The era of Republicans and Democrats monopolizing our state has concluded. The moment has arrived to communicate to every politician that failing to uphold Tribal sovereignty is a breach of their oath to safeguard the US Constitution, which unequivocally declares in Article VI, Section 2 that “all treaties are the supreme law of the land.”
Respect tribal sovereignty or we will elect someone else! [South Dakota Green Party BAC, FB post, 2023.08.31]
The main fallacy in the Greens’ claim here is that Republicans and Democrats are monopolizing South Dakota. Republicans are monopolizing state politics; Democrats are failing to mount an effective opposition to that monopoly. Republicans have already dismantled the two-party system and imposed a generation of one-party rule; the field is open for any party—Democratic, Libertarian, No Labels, or Greens—to step into the gap and establish an effective second party.
As always, I welcome more parties to take the civic stage and fight for social justice in opposition to South Dakota’s oppressive one-party regime. But the Green Party needs to accelerate its signature drive and submit its petition soon to avoid wasting the hundreds of signatures it apparently collected last year in its quest for official party status.
Bless their hearts.
Not a fan of the Green Party. Not really a fan of the Democratic Party, either, but the reality is we face a fascist threat, and I’ll vote for the persons who have the best shot at keeping that fascist threat out of office. I can’t see Green Party candidates as being a realistic choice in that regard.
I read a lot of history on the period between WWI and WWII, the period for the rise of fascism. There were two main political reasons for that rise: the cowardice of conservative parties, institutions, and elected leaders and the splitting up of governing coalitions consisting of left to center parties. In the face of fascism (which is what the Donald Trump/America First movement is) we can’t afford to be splitting the vote. If we do, fascism takes over the country and there will be no elections for a long time.
Another thing that bothers me about the Green Party is they are not really serious. In 2002 the Green Party of Minnesota endorsed a man for Senate to run against Sen. Paul Wellstone. That man was part of the sewage ash scam in South Dakota, and had carted sewage ash to his land on the Pine Ridge Reservation. My ex-wife and I had to get involved to end his campaign. After that I will have nothing to do with the Greens.
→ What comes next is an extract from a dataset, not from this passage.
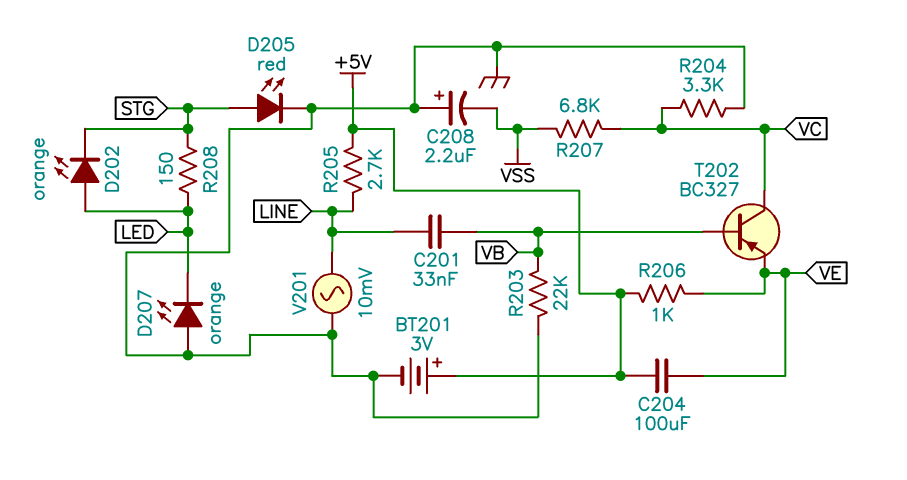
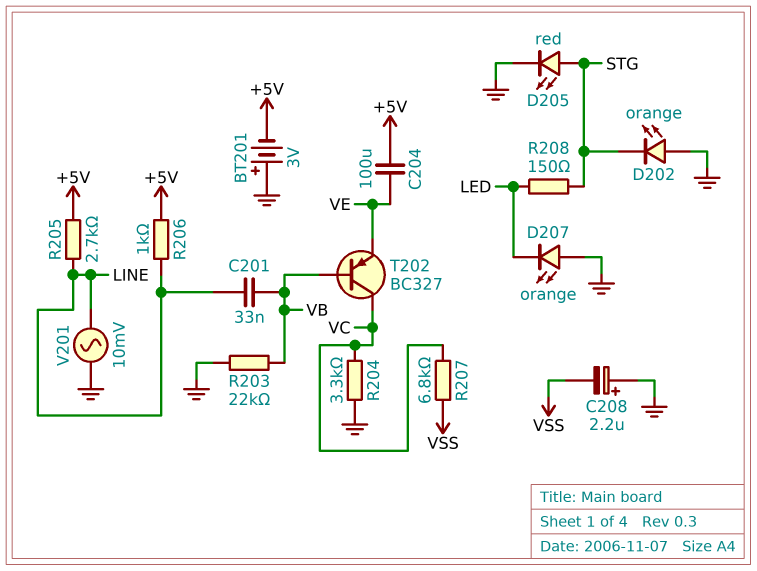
BT201: 3V (plus +5V, minus GND) -> 3V (plus GND, minus +5V)
D202: LED orange (A LED, K STG) -> LED orange (A GND, K STG)
R206: 1k (+5V, VE) -> 1k (+5V, LINE)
What faction of the GOP (because SD is a one-party state) are the Greens looking to pull away from the flock? Are there GOP voters who have deep environmental concerns, but stick with the GOP for other reasons? That is really my first thought in any meaningful opposition to GOP rule, what issue will cause the cleave with the “big tent?” Farmers all see themselves as billionaires (in the making), so seem more influenced by tax policy — not labor policy. Many laborers are drawn into the culture war issues — not bread-and-butter issues that affect their ability to earn and be safe in their workplace.
Since the Republicans have achieved their goal, what do you think is next? I suspect some group like the Conservatives with Common Sense, or the Sons of Silence, will usurp one of these parties and instill a new regime outside of Slaight-Hansen and her ilk.
Thank you for sharing the article. To clarify, the South Dakota Green Party has collected over 3,500 signatures. The additional 2,000 are a buffer to guarantee they meet the required total, even if some signatures are deemed invalid.